▶ [SUPPLIED DATA]

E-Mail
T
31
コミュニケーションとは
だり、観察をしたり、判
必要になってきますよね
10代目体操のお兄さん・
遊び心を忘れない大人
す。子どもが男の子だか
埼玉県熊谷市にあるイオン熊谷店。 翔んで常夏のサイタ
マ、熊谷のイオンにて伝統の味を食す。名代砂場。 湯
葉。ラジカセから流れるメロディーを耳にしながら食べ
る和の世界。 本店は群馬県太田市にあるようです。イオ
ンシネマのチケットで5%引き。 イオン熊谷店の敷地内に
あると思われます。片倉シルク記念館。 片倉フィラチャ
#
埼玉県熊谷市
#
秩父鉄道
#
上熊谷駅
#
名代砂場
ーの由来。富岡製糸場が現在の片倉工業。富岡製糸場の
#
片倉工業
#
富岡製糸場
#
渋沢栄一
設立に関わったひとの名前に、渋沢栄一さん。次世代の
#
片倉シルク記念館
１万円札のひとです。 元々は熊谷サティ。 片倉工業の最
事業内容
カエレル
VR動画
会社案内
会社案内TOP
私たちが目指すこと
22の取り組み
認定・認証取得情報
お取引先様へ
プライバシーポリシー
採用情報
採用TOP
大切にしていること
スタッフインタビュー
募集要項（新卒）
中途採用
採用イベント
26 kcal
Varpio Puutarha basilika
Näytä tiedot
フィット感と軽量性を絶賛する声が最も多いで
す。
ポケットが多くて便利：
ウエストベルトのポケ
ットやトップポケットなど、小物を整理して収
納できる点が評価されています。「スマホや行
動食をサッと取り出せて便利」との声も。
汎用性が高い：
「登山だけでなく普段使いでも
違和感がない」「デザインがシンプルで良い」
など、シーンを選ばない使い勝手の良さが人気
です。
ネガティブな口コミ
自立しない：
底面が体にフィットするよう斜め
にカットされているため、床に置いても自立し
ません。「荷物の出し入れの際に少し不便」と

▶ [WORK INSTRUCTION]
Report every line of the material above in which "片倉シルク記念館" appears.

▶ [EXERCISE SOLUTION]
あると思われます。片倉シルク記念館。 片倉フィラチャ
片倉シルク記念館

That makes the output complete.